Metalmeccanici: è scontro. Commercio: rotte le trattative

28/09/2007
    giovedì 27 settembre 2007

    Pagina 4 – Politica-Società

    Contratto metalmeccanici, è già scontro:
    8 ore di stop

      Commercio,
      dopo la rottura delle
      trattative i sindacati
      proclamano
      una giornata
      nazionale di sciopero
      per il 17 novembre

        La trattativa per il rinnovo del contratto di un milione e 600mila metalmeccanici «va malissimo». Per questo i sindacati, dopo la "fumata nera" di ieri al tavolo con Federmeccanica, hanno deciso la proclamazione di otto ore di sciopero da effettuarsi entro la fine di ottobre, di cui almeno quattro da effettuarsi il 26 ottobre in occasione della giornata di mobilitazione e di manifestazioni dei metalmeccanici in tutta Italia. Allo sciopero, ha annunciato il segretario generale della Fiom Gianni Rinaldini, si unirà un programma di blocco degli straordinari e a partire dal 15 ottobre l’organizzazione di assemblee nelle fabbriche. «Ci sono distanze notevoli su tutti i capitoli della piattaforma – riferisce Rinaldini – e quindi, essendo il tempo della moratoria quasi scaduto, abbiamo unitariamente deciso le prime iniziative di lotta». Secondo il segretario nazionale Fiom Giorgio Cremaschi già emerge «l’influsso nefasto che il protocollo di luglio sta avendo sulla contrattazione per quanto riguarda orari e mercato del lavoro». La richiesta delle organizzazioni sindacali, per quanto riguarda la parte salariale, è pari a 147 Euro mensili così articolati: 117 Euro per tutti i lavoratori e 30 Euro mensili per quelli che non hanno contrattazione aziendale.

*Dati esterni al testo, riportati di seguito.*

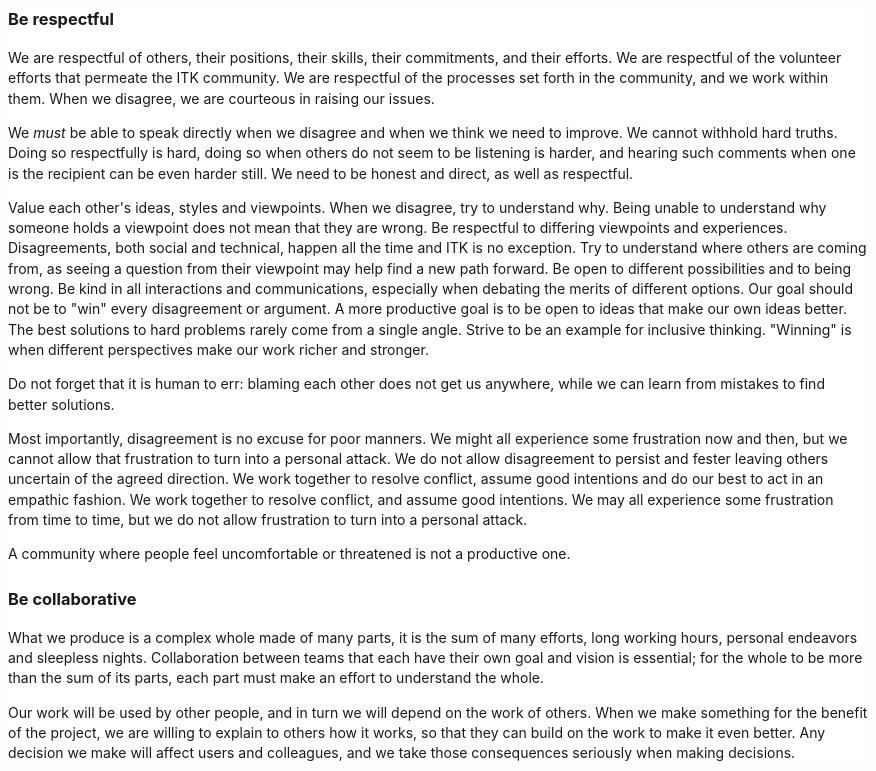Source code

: ### Be respectful

We are respectful of others, their positions, their skills, their commitments,
and their efforts. We are respectful of the volunteer efforts that permeate the
ITK community. We are respectful of the processes set forth in the community,
and we work within them. When we disagree, we are courteous in raising our
issues.

We *must* be able to speak directly when we disagree and when we think we need
to improve. We cannot withhold hard truths. Doing so respectfully is hard,
doing so when others do not seem to be listening is harder, and hearing such
comments when one is the recipient can be even harder still. We need to be
honest and direct, as well as respectful.

Value each other's ideas, styles and viewpoints. When we disagree, try to
understand why. Being unable to understand why someone holds a viewpoint does
not mean that they are wrong. Be respectful to differing viewpoints and
experiences. Disagreements, both social and technical, happen all the time and
ITK is no exception. Try to understand where others are coming from, as seeing
a question from their viewpoint may help find a new path forward. Be open to
different possibilities and to being wrong. Be kind in all interactions and
communications, especially when debating the merits of different options. Our
goal should not be to "win" every disagreement or argument. A more productive
goal is to be open to ideas that make our own ideas better. The best solutions
to hard problems rarely come from a single angle. Strive to be an example for
inclusive thinking. "Winning" is when different perspectives make our work
richer and stronger.

Do not forget that it is human to err: blaming each other does not get us
anywhere, while we can learn from mistakes to find better solutions.

Most importantly, disagreement is no excuse for poor manners. We might all
experience some frustration now and then, but we cannot allow that frustration
to turn into a personal attack. We do not allow disagreement to persist and
fester leaving others uncertain of the agreed direction. We work together to
resolve conflict, assume good intentions and do our best to act in an empathic
fashion. We work together to resolve conflict, and assume good intentions. We
may all experience some frustration from time to time, but we do not allow
frustration to turn into a personal attack.

A community where people feel uncomfortable or threatened is not a productive
one.

### Be collaborative

What we produce is a complex whole made of many parts, it is the sum of many
efforts, long working hours, personal endeavors and sleepless nights.
Collaboration between teams that each have their own goal and vision is
essential; for the whole to be more than the sum of its parts, each part must
make an effort to understand the whole.

Our work will be used by other people, and in turn we will depend on the work
of others. When we make something for the benefit of the project, we are
willing to explain to others how it works, so that they can build on the work
to make it even better. Any decision we make will affect users and colleagues,
and we take those consequences seriously when making decisions.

        Acque agitate anche per il rinnovo del contratto dei quasi due milioni di lavoratori del Terziario, della Distribuzione e dei Servizi. La rottura della trattativa annunciata martedì scorso da Confcommercio «con un comunicato pieno di falsità» ha provocato l’immediata reazione delle segreterie nazionale di Filcams, Fisascat e Uiltucs, che hanno dichiarato una giornata nazionale di sciopero (intero turno di lavoro) per il 17 novembre (per chi lavora su sei giorni) e per il 16 novembre (per chi lavora sui cinque giorni). «Ulteriori iniziative e modalità – si legge in un comunicato sindacale – saranno definite nella riunione nazionale della delegazione trattante prevista per l’8 ottobre a Roma».